**Task item**
Could you recast the listing below as a JSON list of strings, one string per line, starting with the line containing "8: (476, 240)" and going on through the line containing "13: (207, 91)"? Leave out blank lines and the picture lines.

Start of Material for the task

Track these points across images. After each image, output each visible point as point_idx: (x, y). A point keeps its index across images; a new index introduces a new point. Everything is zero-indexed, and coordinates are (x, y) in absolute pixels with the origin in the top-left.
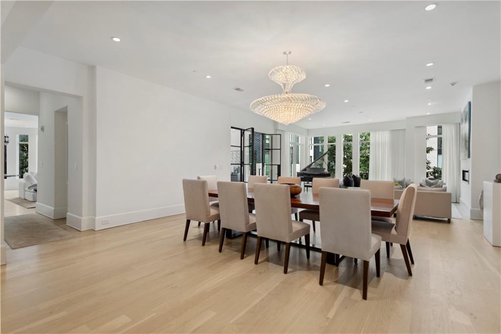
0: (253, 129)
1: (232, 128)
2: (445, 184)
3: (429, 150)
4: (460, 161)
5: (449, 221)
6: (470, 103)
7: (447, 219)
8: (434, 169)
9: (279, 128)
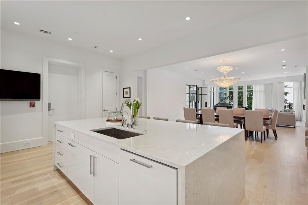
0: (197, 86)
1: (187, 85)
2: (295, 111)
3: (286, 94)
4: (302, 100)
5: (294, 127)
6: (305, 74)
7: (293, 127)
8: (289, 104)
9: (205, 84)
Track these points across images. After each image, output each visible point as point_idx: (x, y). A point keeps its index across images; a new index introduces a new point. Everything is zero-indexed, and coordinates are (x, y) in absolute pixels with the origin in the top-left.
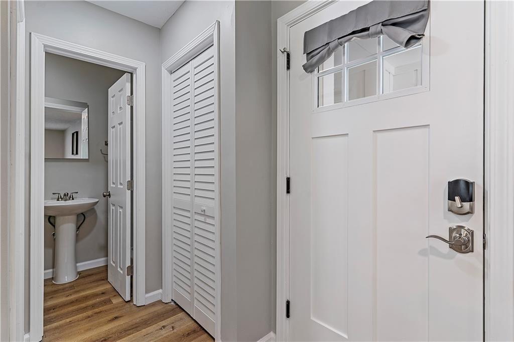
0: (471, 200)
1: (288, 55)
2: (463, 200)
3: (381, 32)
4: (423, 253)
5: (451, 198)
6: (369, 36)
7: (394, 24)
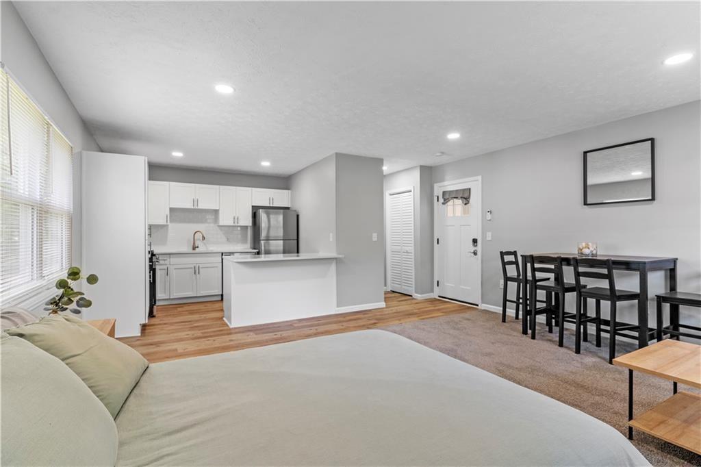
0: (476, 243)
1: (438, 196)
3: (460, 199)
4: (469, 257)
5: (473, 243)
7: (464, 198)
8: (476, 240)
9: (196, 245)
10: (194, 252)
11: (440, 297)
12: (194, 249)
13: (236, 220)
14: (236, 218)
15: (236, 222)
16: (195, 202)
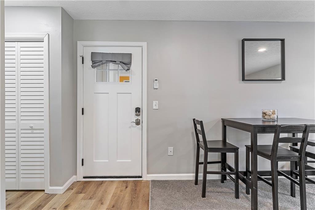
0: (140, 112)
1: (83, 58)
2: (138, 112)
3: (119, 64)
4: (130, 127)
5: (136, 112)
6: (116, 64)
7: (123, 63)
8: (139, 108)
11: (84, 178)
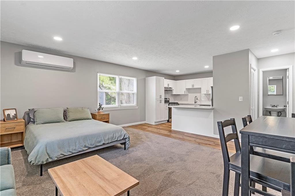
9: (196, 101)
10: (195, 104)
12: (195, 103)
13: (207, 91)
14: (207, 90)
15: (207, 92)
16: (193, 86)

End of Material for the task
Start of Material for the task

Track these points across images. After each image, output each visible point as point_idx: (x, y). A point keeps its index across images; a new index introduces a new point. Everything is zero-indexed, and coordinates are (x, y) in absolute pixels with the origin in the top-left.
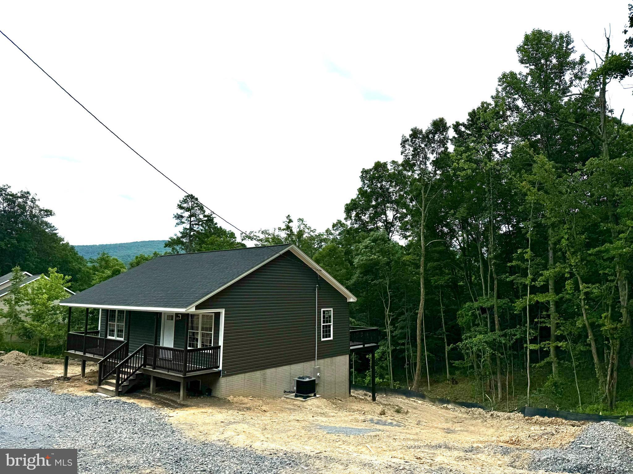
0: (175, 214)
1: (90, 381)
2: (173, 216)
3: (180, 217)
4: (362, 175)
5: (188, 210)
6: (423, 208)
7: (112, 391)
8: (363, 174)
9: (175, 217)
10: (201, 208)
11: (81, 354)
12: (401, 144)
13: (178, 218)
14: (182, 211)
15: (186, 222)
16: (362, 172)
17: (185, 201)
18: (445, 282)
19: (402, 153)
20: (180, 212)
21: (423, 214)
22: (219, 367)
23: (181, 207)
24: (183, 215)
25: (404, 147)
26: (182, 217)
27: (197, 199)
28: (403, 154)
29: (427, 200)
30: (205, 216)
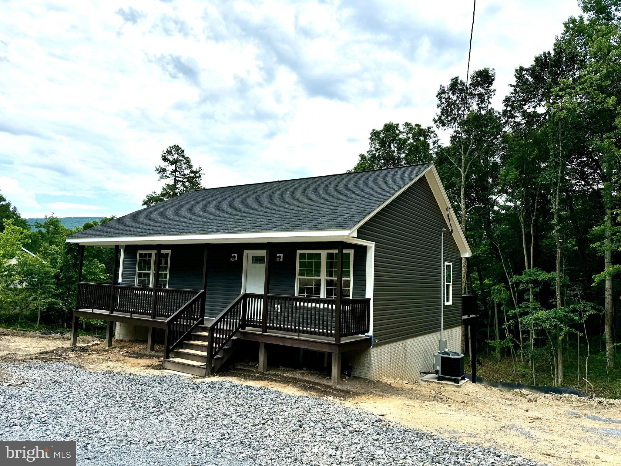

End of Material for the task
Start of Material for the task

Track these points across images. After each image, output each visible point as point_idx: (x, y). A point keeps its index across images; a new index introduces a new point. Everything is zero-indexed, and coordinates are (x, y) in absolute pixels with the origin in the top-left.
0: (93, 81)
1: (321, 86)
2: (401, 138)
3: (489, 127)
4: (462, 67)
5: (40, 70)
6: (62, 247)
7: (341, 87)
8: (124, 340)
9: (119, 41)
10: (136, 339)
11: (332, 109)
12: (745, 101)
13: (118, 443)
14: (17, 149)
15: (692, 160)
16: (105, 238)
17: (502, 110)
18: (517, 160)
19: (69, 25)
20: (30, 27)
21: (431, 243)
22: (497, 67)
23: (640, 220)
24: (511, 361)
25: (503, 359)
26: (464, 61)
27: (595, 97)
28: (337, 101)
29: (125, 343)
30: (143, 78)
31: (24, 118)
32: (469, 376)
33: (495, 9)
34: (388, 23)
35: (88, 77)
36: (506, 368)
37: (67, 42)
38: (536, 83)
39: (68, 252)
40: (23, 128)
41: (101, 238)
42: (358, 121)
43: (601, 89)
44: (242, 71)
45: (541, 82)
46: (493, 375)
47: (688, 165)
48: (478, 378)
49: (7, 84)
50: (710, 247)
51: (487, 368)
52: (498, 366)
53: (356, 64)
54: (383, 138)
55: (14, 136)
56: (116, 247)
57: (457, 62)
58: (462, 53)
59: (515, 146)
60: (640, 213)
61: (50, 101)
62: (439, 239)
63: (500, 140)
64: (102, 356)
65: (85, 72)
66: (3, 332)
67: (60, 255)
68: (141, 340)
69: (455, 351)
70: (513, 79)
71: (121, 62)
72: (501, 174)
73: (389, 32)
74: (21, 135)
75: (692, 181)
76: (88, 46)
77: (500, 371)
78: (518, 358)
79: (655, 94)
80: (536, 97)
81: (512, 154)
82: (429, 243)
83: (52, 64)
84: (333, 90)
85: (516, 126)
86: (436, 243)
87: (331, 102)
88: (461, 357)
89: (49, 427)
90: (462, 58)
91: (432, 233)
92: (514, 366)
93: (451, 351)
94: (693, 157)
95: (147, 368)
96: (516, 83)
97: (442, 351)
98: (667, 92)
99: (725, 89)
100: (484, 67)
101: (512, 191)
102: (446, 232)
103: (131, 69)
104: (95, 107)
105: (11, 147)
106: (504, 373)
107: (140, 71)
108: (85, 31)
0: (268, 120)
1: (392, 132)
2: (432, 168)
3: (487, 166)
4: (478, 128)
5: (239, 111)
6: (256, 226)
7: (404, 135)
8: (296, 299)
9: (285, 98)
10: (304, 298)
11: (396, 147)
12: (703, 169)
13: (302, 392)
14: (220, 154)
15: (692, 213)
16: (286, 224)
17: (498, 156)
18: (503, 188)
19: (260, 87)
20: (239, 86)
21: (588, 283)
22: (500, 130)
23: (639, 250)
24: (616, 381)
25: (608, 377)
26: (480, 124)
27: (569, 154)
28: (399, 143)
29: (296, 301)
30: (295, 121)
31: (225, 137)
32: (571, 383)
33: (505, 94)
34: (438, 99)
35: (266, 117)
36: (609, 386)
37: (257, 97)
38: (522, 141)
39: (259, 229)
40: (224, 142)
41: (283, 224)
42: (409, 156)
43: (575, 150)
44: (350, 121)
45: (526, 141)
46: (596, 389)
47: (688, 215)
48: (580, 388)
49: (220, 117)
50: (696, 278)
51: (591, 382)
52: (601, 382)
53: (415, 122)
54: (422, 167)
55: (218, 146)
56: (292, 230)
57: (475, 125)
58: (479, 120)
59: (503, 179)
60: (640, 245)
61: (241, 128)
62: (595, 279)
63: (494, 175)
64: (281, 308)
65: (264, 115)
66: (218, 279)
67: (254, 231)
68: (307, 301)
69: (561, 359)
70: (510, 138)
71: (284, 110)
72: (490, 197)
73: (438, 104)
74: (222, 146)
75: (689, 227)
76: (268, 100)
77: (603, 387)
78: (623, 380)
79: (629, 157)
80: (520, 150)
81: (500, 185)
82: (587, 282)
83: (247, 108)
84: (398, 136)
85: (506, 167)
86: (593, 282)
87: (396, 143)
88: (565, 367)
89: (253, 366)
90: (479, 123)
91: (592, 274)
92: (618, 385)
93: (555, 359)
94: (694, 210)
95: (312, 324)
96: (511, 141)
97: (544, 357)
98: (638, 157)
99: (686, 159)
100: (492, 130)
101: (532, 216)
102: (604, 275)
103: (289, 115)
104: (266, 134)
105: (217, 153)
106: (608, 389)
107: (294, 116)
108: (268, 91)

End of Material for the task

**Answer box**
[
  "8: (476, 240)",
  "9: (196, 245)",
  "10: (194, 252)",
  "11: (440, 297)",
  "12: (194, 249)",
  "13: (236, 220)",
  "14: (236, 218)",
  "15: (236, 222)",
  "16: (195, 202)",
  "0: (140, 112)",
  "1: (83, 58)",
  "2: (138, 112)",
  "3: (119, 64)",
  "4: (130, 127)",
  "5: (136, 112)",
  "6: (116, 64)",
  "7: (123, 63)",
  "8: (139, 108)",
  "11: (84, 178)",
  "9: (196, 101)",
  "10: (195, 104)",
  "12: (195, 103)",
  "13: (207, 91)"
]